The balancing of what you want to add (Dino’s, DNA storage, Facility upgrades) vs security level is difficult and exciting. Because as you go up in the security level it starts costing you more money. But you also need people coming into the park and you really don’t want to waste a worker on raising your security level when you could be adding another dinosaur to the park. I focused on herbivores almost exclusively because they are easier to stop from breaking out but it was one of the reasons, I was so close to losing. Herbivores are easier to contain but also give you lower excitement and in turn, less victory points. If my wife and I had played it completely correct from first to last I think I would have lost because she would have focused more on the parks security level and would have selected specialists and facilities that would allow her to have more people in the park and not have to worry so much about her carnivores eating visitors.

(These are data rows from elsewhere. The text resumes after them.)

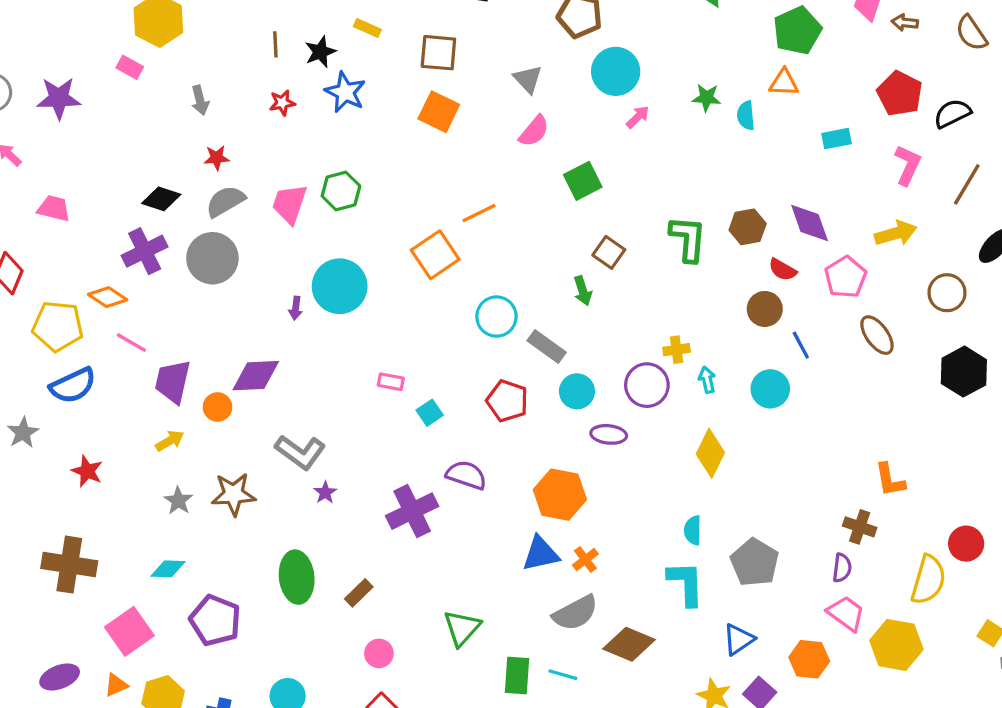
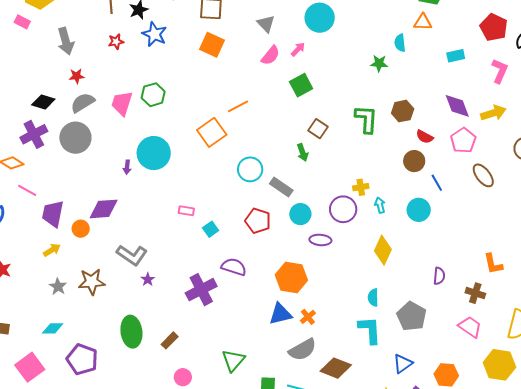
green star: (707, 98) -> (379, 63), moved
gray arrow: (200, 100) -> (66, 41), size x1.5
pink arrow: (638, 117) -> (298, 49), moved
purple diamond: (810, 223) -> (457, 106), moved
purple semicircle: (842, 568) -> (439, 276), moved
pink trapezoid: (846, 613) -> (470, 327), moved

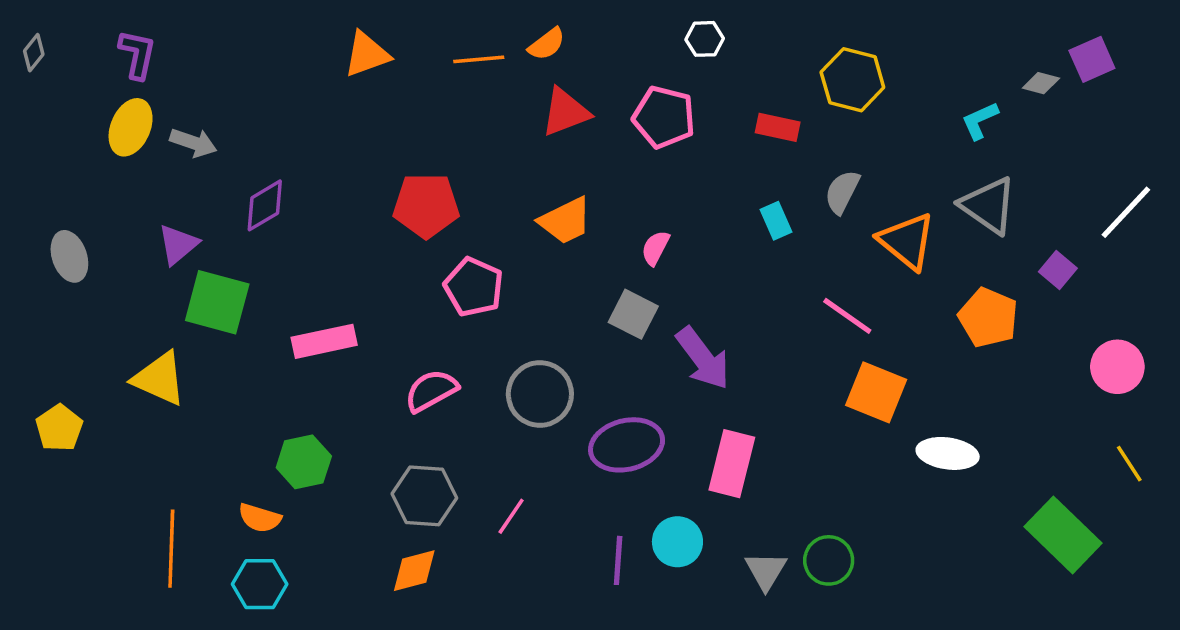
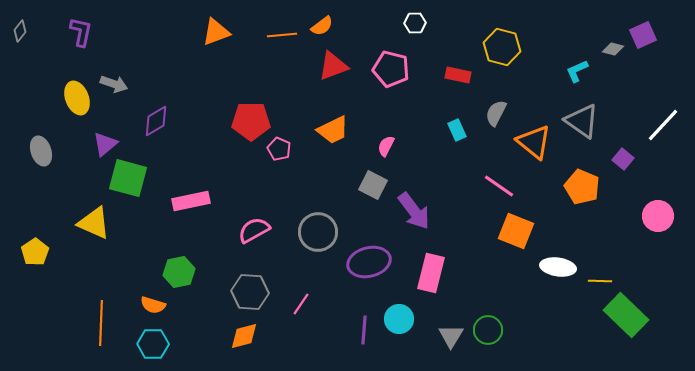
yellow ellipse: (131, 127) -> (77, 98), moved, turned -44
pink pentagon: (474, 287) -> (279, 149), moved, size x0.7
yellow line: (1129, 464) -> (600, 281), moved, turned -55

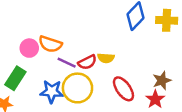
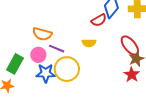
pink circle: (29, 48) -> (38, 55), moved
red semicircle: (87, 62) -> (99, 20), moved
red ellipse: (123, 89) -> (130, 46), moved

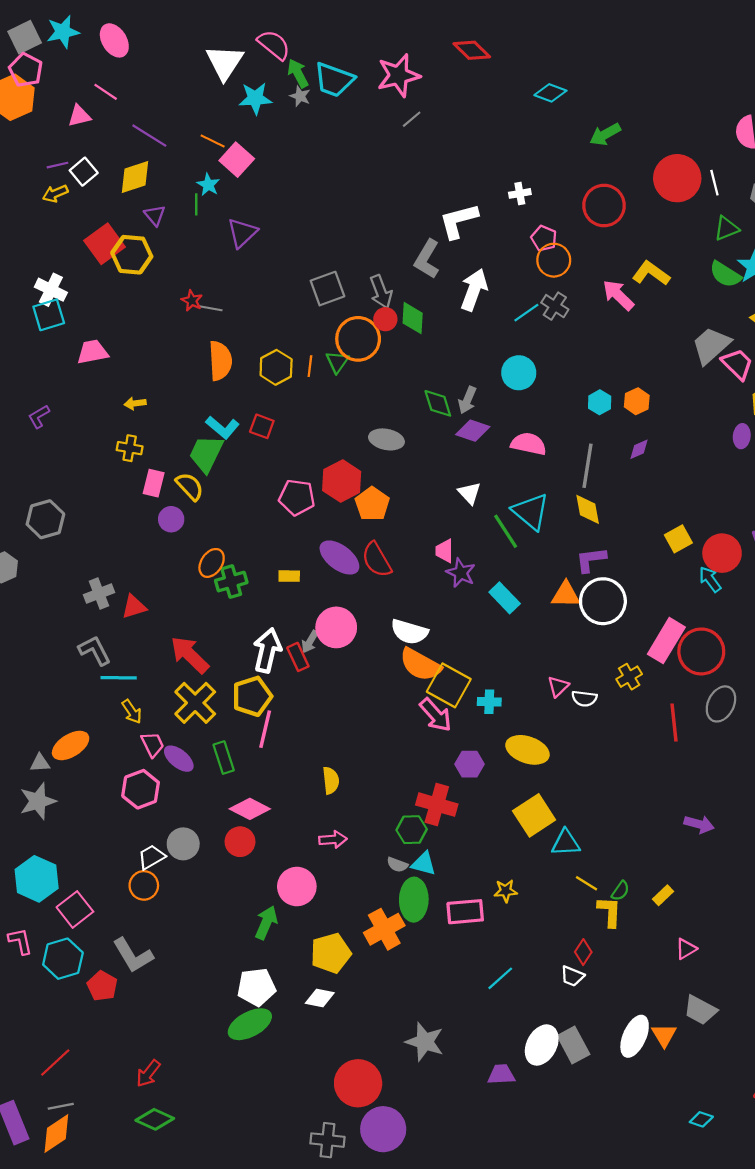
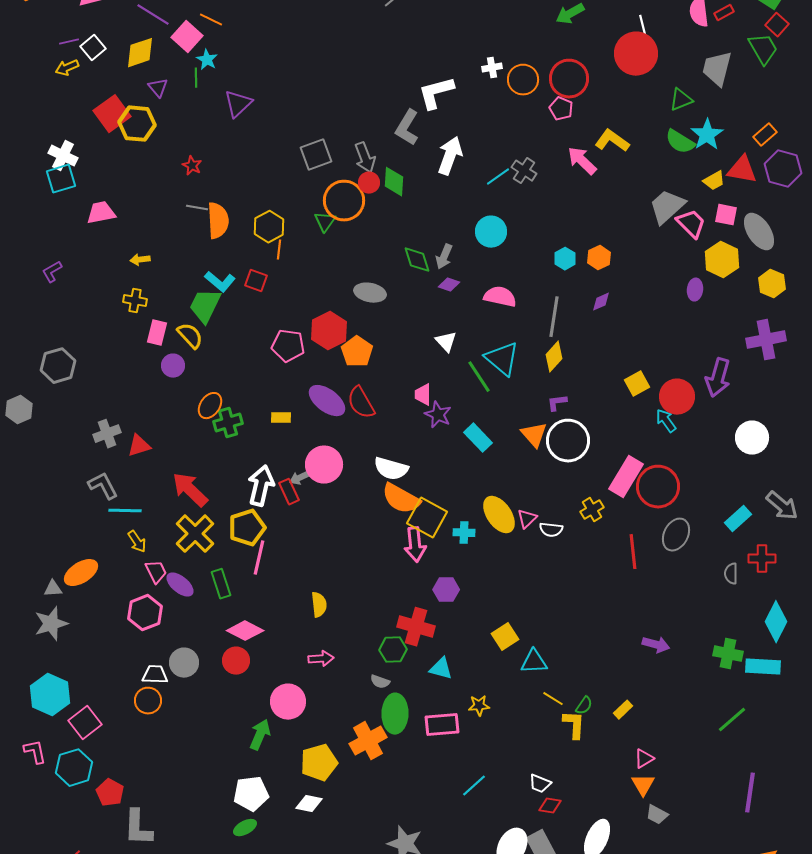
pink square: (237, 160) -> (187, 37), moved
white line: (714, 183) -> (643, 27), moved
pink pentagon: (544, 238) -> (561, 109), moved
orange circle: (554, 260) -> (523, 80), moved
gray line: (210, 308) -> (197, 208), moved
orange line: (310, 366) -> (279, 250), moved
purple diamond: (473, 431) -> (449, 285), size x0.7
yellow diamond: (588, 509) -> (554, 357), turned 52
purple L-shape: (591, 560) -> (557, 403), size x0.7
orange triangle: (566, 595) -> (534, 435), turned 48
gray arrow: (310, 642) -> (300, 478), turned 35
pink arrow: (436, 715) -> (415, 545), turned 36
yellow ellipse: (527, 750) -> (499, 515), moved, turned 36
yellow square: (534, 815) -> (505, 637), size x0.7
white trapezoid: (151, 857) -> (155, 675), turned 32
cyan triangle: (424, 864) -> (441, 669), moved
red diamond: (583, 952) -> (550, 806), moved, turned 65
gray L-shape: (133, 955) -> (138, 828), moved, turned 33
gray trapezoid: (700, 1010) -> (657, 815), size x0.7
green ellipse: (250, 1024) -> (245, 828), size x0.6
orange triangle: (664, 1035) -> (643, 785), moved

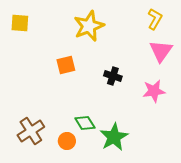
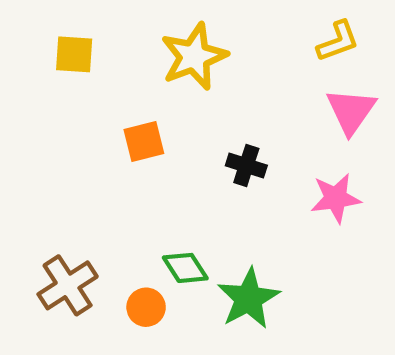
yellow L-shape: (155, 19) -> (338, 41), turned 40
yellow square: (20, 23) -> (74, 54), moved

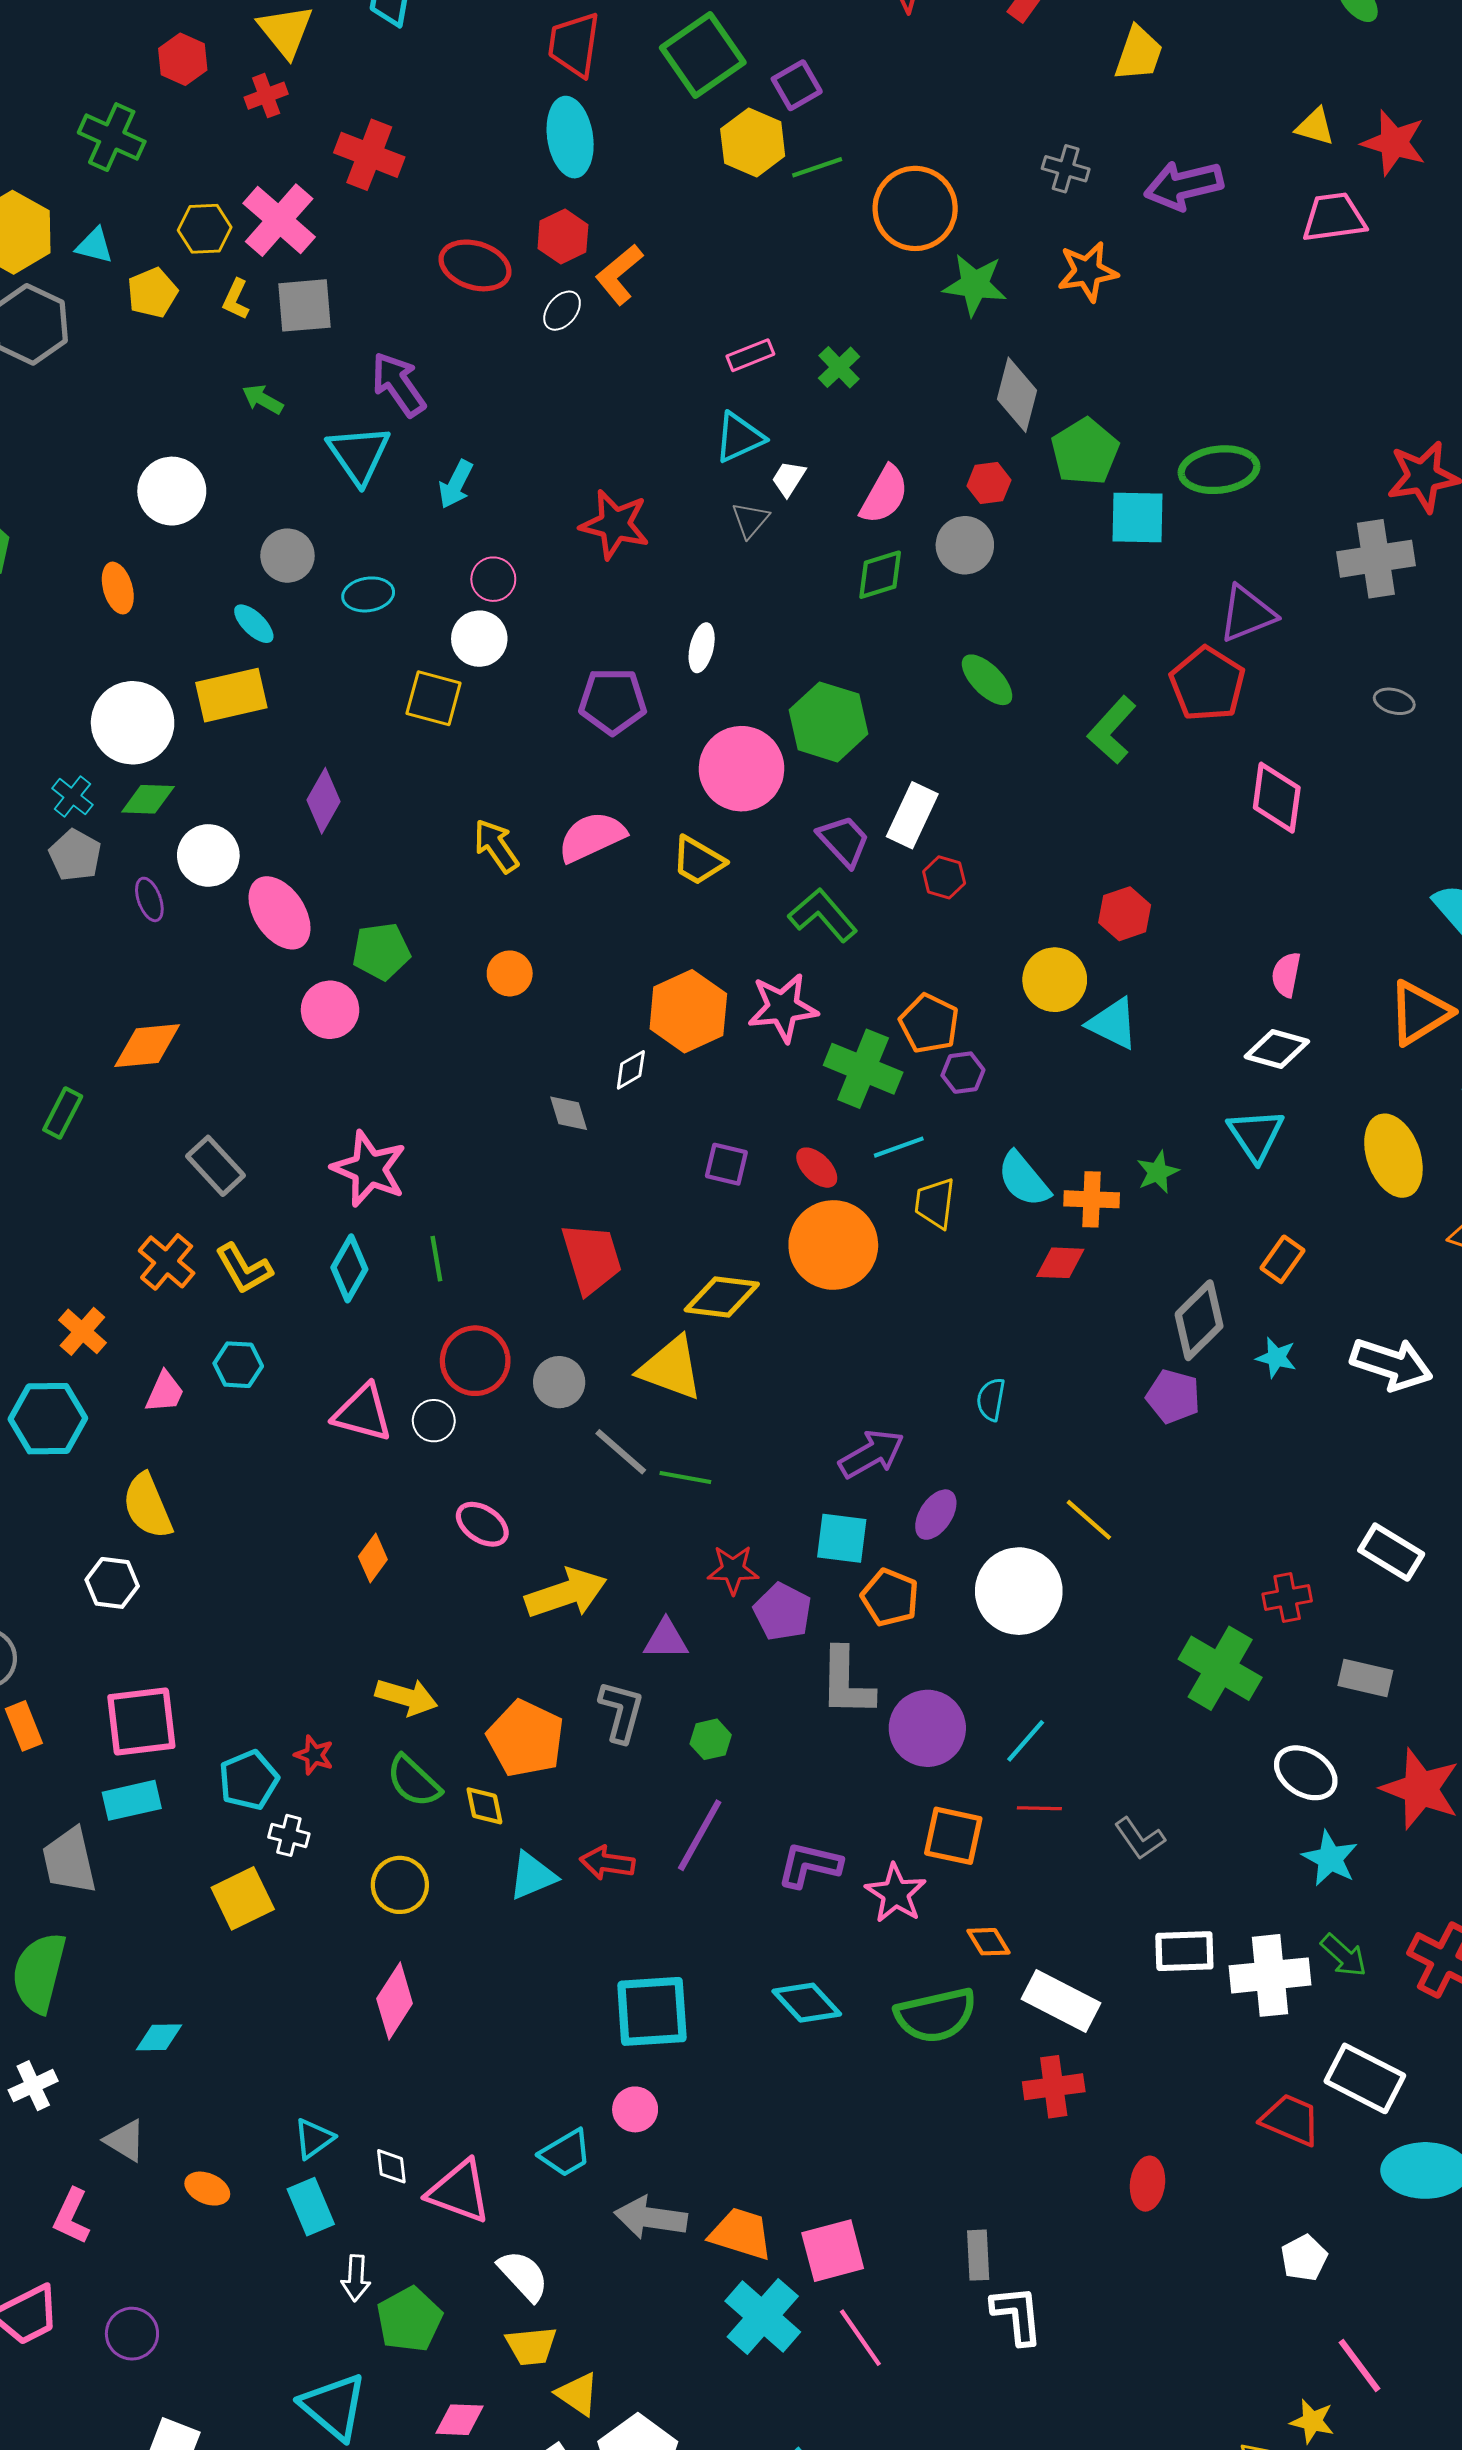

The only thing I wished they had was different dinosaur tokens for different types of dinosaurs. There is just one type and that is the Triceratops. This is a problem I am going to solve by having some different types 3D printed so I can have some T-Rex and Raptor looking ones too. This is a super small gripe and I hesitate to even mention it but it is something I wished was included in the box.


Both my wife and I really enjoyed everything about Dinosaur Island, from the punching out to researching DNA to putting it all away (yeah, they provide a well-done storage system with plenty of bags).We also thought that it is a great game for adults and any kid who is really into dinosaurs and/or board games. It mixes strategy, engine building, and adventure all into one. So, if you are looking for a great game that will keep you entertained for a good amount of time (two hours with 4 people). I absolutely recommend it for any player, from beginner to a board game enthusiast, it not only is well balanced and fun but it has a cohesive plot/theme.


It can be purchased at major retailers and at your local game store (where we got ours).